The study also explores the potential risks and benefits associated with common VC investment for startups. On one hand, the study suggests that common VC investors could potentially play favorites by diverting valuable competitive information from one startup to another, posing a risk of favoritism and unequal resource allocation. On the other hand, the study uncovers evidence suggesting that common VC investment can also provide opportunities for startups to benefit from shared expertise, resources, and strategic alliances facilitated by common VC investors.
Conclusion
The conclusions drawn from the study are multifaceted, highlighting both the positive and negative implications of common VC investment for startups. On one hand, the study suggests that common VC investors could potentially play favorites by diverting valuable competitive information from one startup to another, posing a risk of favoritism and unequal resource allocation. This aligns with existing concerns in the literature regarding the potential vulnerability of startups within the same VC portfolio, particularly when they operate in complementary spaces within the same industry.
On the other hand, the study uncovers evidence suggesting that common VC investment can also provide opportunities for startups to benefit from shared expertise, resources, and strategic alliances facilitated by common VC investors. This implies that the accumulated information and expertise of VC investors who invest in startups within the same industry enables them to better allocate resources and opportunities among startups, potentially leading to enhanced growth and success.
Overall, the article provides valuable insights into the complex dynamics of common VC investment and its implications for startup performance.
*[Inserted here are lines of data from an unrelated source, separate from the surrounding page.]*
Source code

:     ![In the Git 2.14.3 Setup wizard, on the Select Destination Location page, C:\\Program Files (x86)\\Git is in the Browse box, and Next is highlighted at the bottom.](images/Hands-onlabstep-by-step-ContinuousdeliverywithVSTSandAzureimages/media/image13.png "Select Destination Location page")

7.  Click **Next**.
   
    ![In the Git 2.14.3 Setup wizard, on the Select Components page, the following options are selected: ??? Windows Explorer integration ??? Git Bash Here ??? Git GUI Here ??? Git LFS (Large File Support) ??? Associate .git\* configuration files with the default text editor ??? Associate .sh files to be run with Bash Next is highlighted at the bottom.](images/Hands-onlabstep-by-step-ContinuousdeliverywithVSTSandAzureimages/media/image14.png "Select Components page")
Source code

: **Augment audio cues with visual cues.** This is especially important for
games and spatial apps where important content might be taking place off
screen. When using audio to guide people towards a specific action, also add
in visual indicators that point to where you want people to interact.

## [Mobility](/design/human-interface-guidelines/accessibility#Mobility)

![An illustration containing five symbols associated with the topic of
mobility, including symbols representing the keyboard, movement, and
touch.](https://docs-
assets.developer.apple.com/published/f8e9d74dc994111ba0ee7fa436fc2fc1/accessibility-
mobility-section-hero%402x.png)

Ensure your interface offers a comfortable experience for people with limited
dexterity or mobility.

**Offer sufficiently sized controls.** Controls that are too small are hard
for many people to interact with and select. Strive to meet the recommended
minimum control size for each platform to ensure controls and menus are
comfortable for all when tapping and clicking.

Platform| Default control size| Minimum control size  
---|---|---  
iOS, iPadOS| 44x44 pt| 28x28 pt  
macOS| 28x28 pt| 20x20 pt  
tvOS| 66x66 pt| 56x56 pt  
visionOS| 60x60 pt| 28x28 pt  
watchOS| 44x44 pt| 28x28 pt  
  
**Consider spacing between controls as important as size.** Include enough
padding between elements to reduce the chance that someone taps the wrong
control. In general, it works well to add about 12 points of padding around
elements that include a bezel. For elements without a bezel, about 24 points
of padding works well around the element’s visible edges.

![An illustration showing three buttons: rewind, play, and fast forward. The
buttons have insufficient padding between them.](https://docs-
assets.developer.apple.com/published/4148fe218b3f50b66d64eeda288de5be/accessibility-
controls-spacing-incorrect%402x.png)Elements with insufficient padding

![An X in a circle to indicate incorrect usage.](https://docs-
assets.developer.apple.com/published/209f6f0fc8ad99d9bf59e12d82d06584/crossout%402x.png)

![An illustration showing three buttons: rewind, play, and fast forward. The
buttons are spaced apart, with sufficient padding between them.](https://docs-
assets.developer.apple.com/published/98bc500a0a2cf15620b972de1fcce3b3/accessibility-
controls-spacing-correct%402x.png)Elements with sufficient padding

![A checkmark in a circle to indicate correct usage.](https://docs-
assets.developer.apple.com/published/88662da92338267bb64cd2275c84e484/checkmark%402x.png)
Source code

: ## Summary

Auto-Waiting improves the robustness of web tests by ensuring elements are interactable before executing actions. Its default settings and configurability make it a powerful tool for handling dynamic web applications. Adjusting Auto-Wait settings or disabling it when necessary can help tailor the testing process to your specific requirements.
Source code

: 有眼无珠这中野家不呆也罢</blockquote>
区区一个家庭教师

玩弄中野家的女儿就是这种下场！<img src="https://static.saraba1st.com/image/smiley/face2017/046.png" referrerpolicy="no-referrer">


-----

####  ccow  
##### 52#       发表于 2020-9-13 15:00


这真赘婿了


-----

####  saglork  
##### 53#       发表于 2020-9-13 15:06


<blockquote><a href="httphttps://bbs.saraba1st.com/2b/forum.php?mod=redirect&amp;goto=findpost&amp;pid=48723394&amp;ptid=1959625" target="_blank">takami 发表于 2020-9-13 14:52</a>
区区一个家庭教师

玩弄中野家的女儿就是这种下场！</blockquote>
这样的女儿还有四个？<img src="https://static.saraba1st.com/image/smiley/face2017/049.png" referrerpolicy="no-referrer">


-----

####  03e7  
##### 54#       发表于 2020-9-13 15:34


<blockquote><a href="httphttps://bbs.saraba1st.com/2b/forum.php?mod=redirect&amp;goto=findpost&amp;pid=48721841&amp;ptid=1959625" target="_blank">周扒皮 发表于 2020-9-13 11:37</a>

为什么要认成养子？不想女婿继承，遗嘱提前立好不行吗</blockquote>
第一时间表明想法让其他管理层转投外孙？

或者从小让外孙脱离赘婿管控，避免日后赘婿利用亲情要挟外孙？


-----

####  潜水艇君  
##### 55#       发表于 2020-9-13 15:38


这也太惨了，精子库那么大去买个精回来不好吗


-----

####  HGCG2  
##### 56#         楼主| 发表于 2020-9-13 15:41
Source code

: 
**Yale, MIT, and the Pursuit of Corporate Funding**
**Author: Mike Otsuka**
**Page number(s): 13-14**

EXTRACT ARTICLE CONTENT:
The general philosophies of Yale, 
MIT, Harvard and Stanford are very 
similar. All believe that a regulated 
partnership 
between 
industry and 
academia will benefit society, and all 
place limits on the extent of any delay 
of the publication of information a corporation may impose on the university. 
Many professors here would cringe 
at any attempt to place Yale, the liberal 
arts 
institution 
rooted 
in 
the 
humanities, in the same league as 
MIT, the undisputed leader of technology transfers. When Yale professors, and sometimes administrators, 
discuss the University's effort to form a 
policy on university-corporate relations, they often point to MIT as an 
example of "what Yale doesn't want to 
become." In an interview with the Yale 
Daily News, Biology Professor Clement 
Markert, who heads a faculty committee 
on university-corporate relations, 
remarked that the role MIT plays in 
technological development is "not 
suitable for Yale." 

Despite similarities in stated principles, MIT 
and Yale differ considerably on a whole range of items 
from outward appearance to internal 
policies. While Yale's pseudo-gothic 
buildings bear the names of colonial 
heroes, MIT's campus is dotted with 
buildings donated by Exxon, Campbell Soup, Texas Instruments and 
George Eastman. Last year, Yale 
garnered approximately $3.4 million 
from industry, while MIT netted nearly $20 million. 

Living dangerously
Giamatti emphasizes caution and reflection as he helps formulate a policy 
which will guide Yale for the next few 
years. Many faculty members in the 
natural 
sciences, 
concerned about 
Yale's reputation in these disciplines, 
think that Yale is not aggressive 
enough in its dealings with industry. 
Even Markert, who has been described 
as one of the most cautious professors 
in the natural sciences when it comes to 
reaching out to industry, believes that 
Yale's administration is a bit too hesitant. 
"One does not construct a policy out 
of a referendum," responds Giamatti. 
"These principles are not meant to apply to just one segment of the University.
By shedding light on the potential risks and benefits associated with common VC investment, the study contributes to the ongoing discussion on sound practices in corporate governance and the role of VC investors in the success of entrepreneurial ventures. It emphasizes the importance of considering the specific context and industry dynamics when evaluating the impact of common VC investment on startup growth and success, offering valuable implications for both practitioners and policymakers in the venture capital ecosystem.